Sepulangnya saya dari wawancara kewarganegaraan siang ini, saya langsung tertidur pulas di sofa. Tidur siang yang niat seniat-niatnya, hampir seperti orang mati; yang bangun tidur grogi dan tidak tahu jam berapa atau saya dimana. Tapi rasanya puas dan lega, seperti tak ada beban lagi.
Ternyata ini rasanya kebebasan.
Semenjak kami bercerai di Juli 2016, si mantan suami tak henti mengganggu saya. Bahkan setelah resmi menikah dengan istri baru dan diboyong ke Los Angeles, pesan-pesan di blog dan e-mail saya tak berhenti. Kadang berhenti sebentar, tapi ia selalu datang kembali. Semua pasangan saya dikomentari jahat, saya dikata-katai dan dibandingkan dengan istri baru, tapi pernyataan cinta juga tak berhenti. Ini maunya apa sih?
Rasanya saya tak pernah bisa lepas dari cengkeramannya. Bahkan saat saya maju sidang meminta restraining order agar ia tak boleh lagi mengontak saya, ia masih berusaha berkuasa atas diri saya. Untungnya hakim bisa melihat ini dan mengabulkan permintaan saya. Tapi walau menang, saya masih tidak tenang.
Dia masih bisa banding, dan selama sebulan-dua setelah sidang saya sibuk deg-degan menunggu surat banding yang untungnya tidak tiba. Saat di pengadilan ia juga berargumen bahwa ia berhak menghubungi saya karena ia masih sponsor saya dan bertanggung jawab agar saya tak perlu bantuan pemerintah. Sponsor ini hanya berlaku sampai saya bekerja full 10 tahun, atau saya menjadi warga negara Amerika. Jadi selama itu pula saya masih akan terikat dengannya.
Saat itu sebenarnya saya sudah ditengah proses mengajukan pindah kewarganegaraan, tapi jujur saya takut ia akan berusaha menyabotasenya. Dia bukan orang yang akan terima begitu saja 'mainan'nya kabur dan berdasar argument-argumennya di pengadilan, ia tak merasa yang ia lakukan salah. Justru menurutnya saya yang salah. Saya yang membuatnya seperti ini, saya yang menghancurkan cinta kami.
Dan benar saja, salah satu pertanyaan saat interview adalah kenapa pernikahan kami bubar tak lama setelah saya menerima green card 10 tahun. Kalau saja saya tidak punya sekian bukti perselingkuhan dan abuse plus restraining order saya, bukan tak mungkin hasil aplikasi saya dipengaruhi oleh 'bisikan' anonim.

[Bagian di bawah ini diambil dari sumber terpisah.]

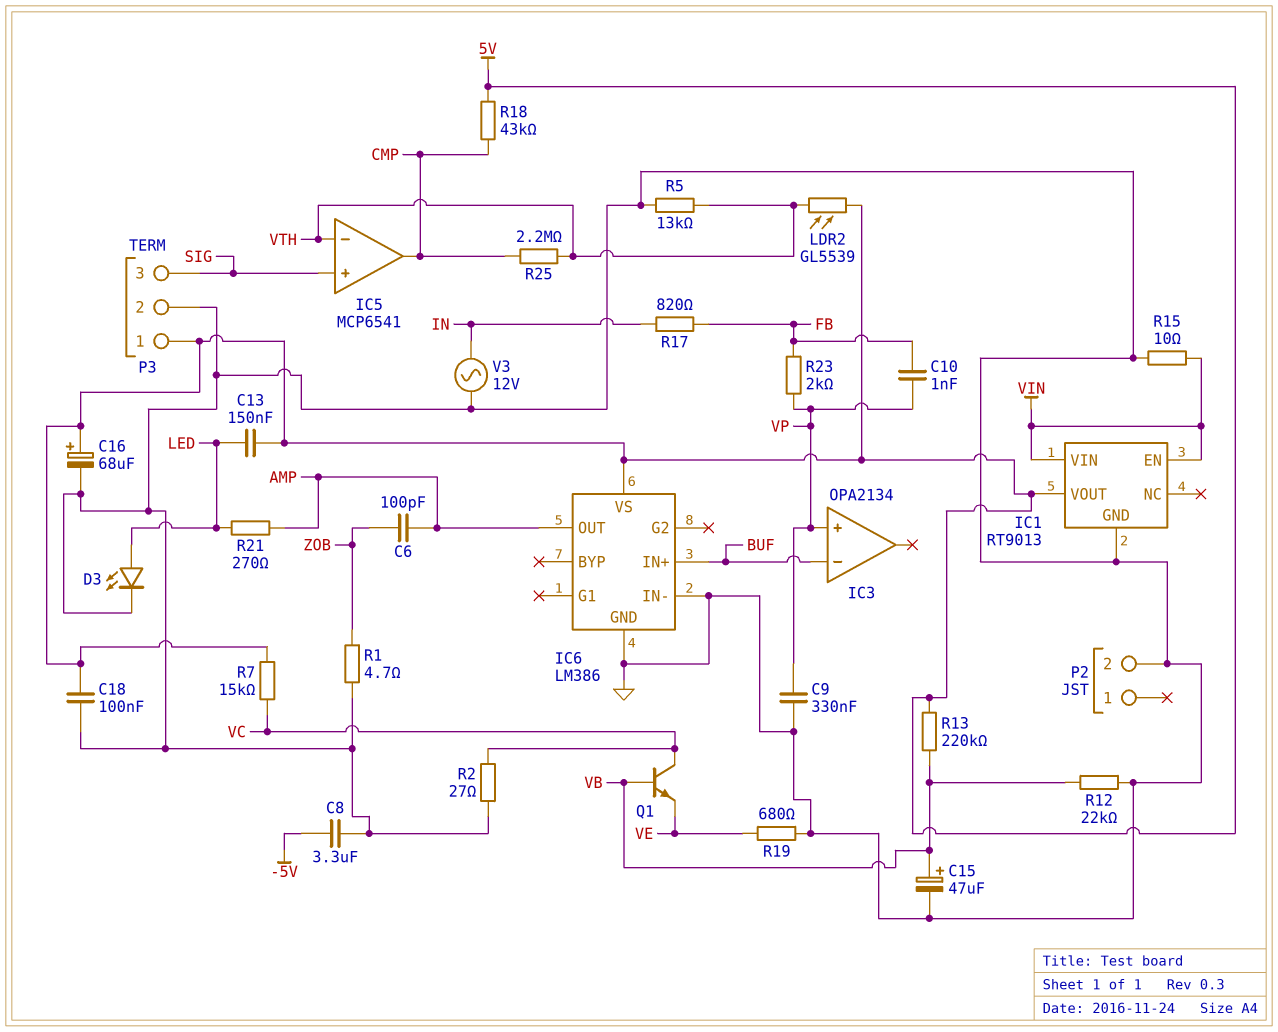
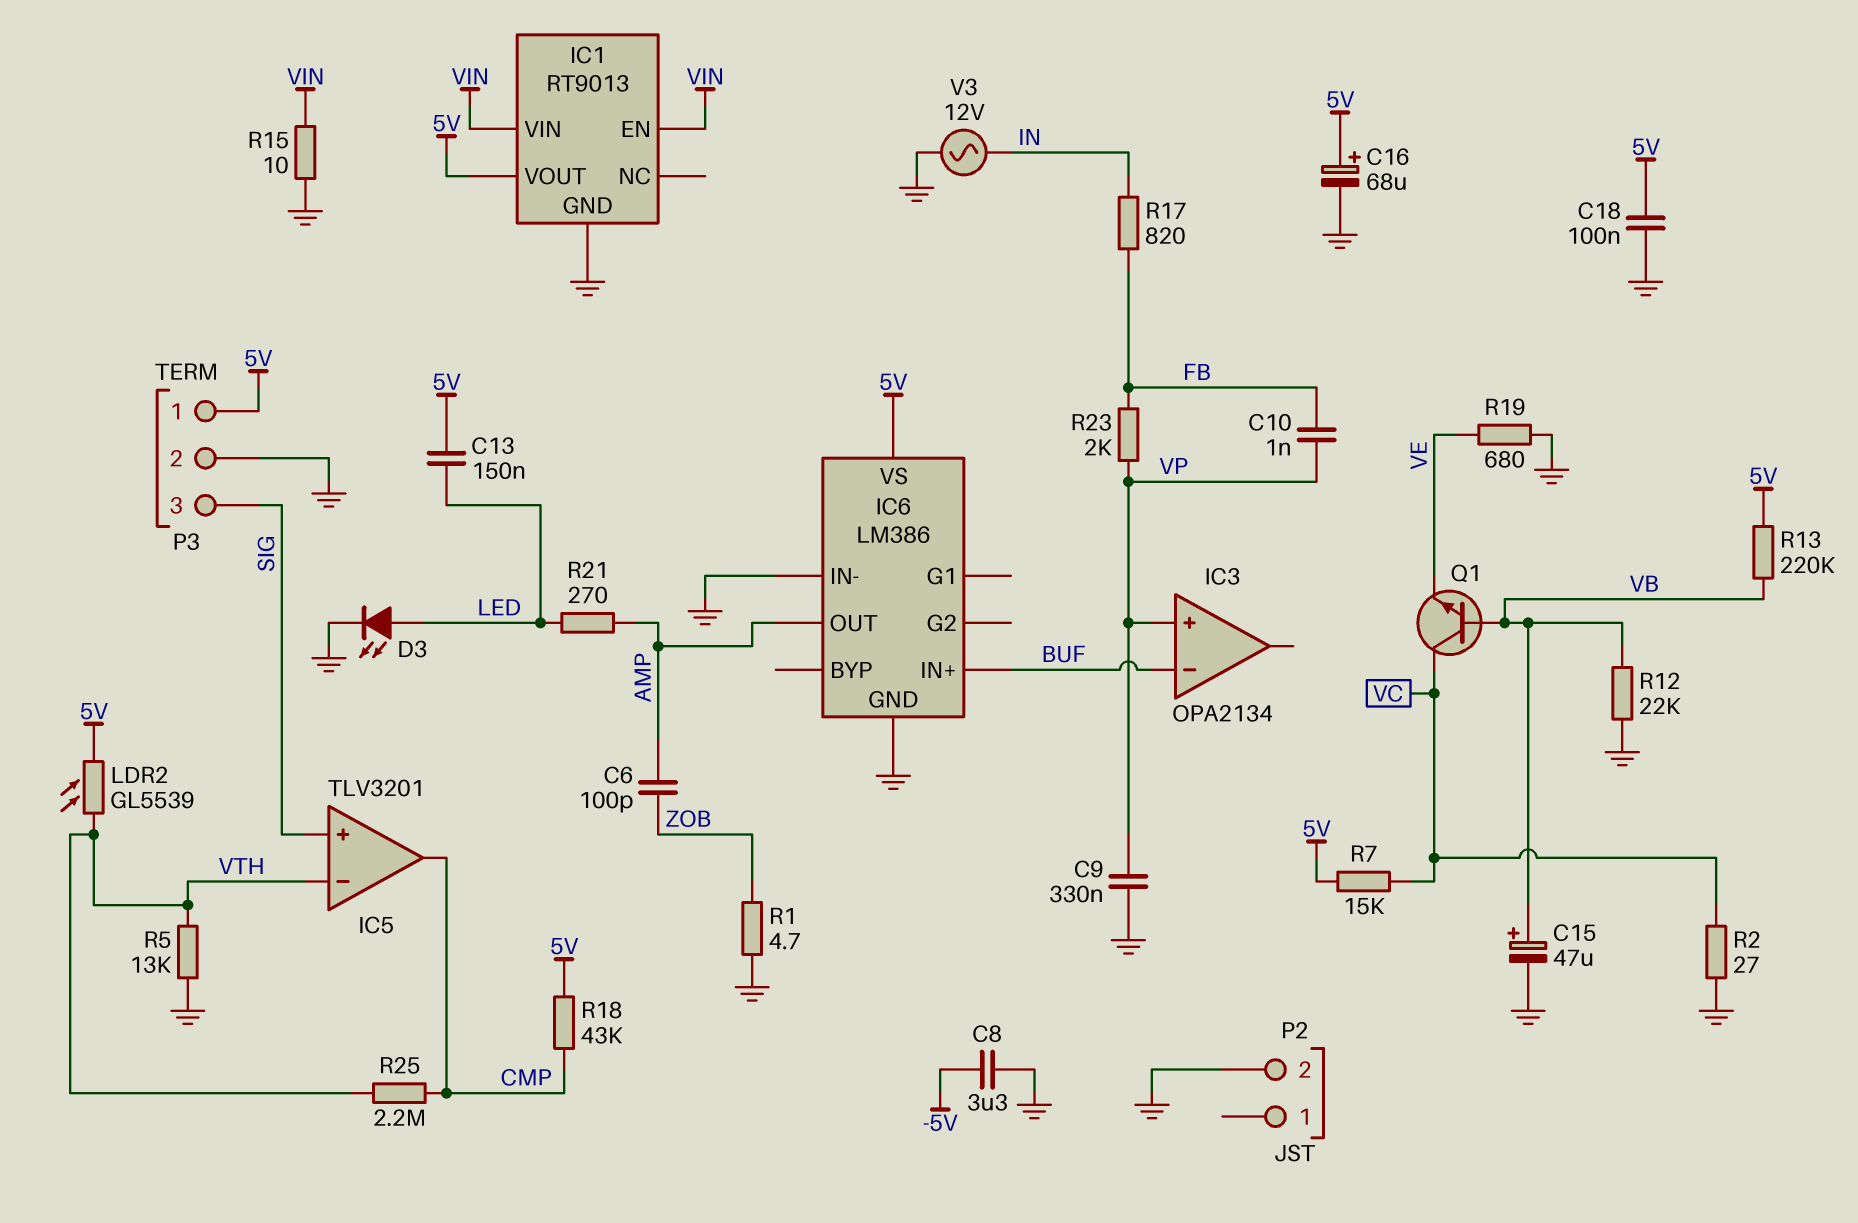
IC5: MCP6541 -> TLV3201

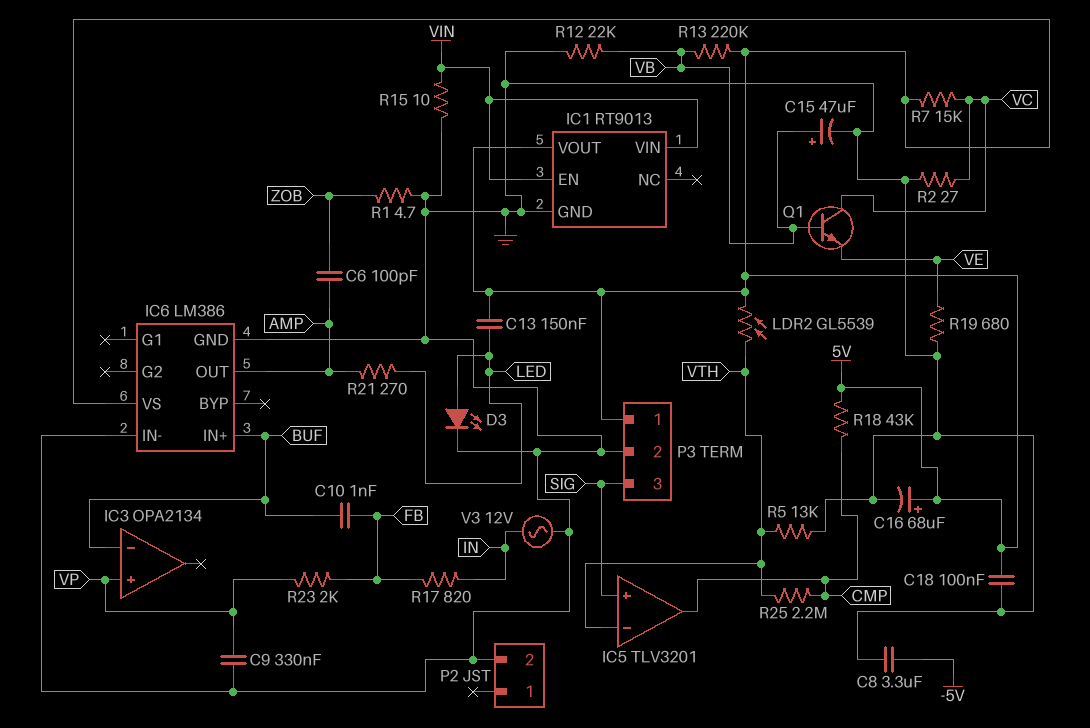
C10: 1nF (FB, VP) -> 1nF (BUF, FB)

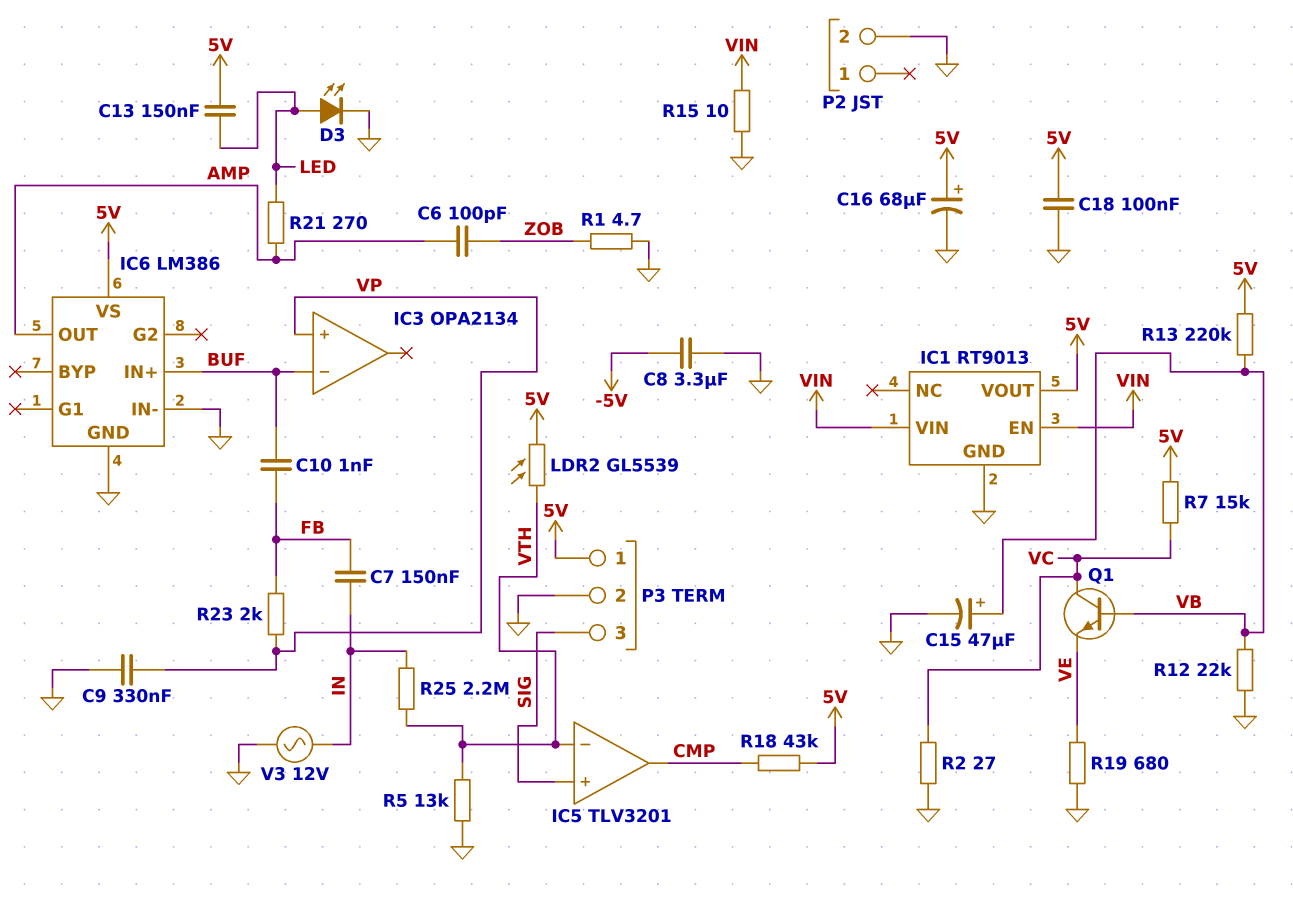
C7: none -> 150nF (FB, IN)
R17: 820 (FB, IN) -> none
R25: 2.2M (CMP, VTH) -> 2.2M (IN, VTH)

Hidup begini rasanya… sesak. Seolah tangannya selalu ada di leher saya, siap mencekik dan menghukum bila saya tak bersikap seperti apa yang inginkan. Saya merasa saya tidak boleh bahagia. Apapun yang saya lakukan, saya harus mempertimbangkan apa reaksi dia. Tak perduli bahwa kami sudah berpisah dan memiliki pasangan masing-masing.
Inilah kenapa begitu saya lolos interview saya langsung terkapar. Hilang sudah beban saya. Elu mau ngapain gue lagi sekarang? Tidak ada lagi ikatan apapun antara dia dan saya. Tidak ada lagi ancaman bahwa ia bisa menyabotase status imigrasi saya. Sekarang saya bebas. Merdeka.
This is not an easy journey. Ini bukanlah perjalanan yang mudah. Saya berhutang banyak pada orang-orang dekat saya yang terus menguatkan saya. Dan walau sekarang saya bebas darinya, saya masih berjuang menyembuhkan mental saya dari sisa-sisa abusenya.
Tapi itu masalah nanti. Saat ini saya hanya ingin merayakan. Saya bangga dengan diri saya sendiri dan apa yang sudah saya capai. Saya bahagia akan kemerdekaan saya. Good job, Ary. Good job.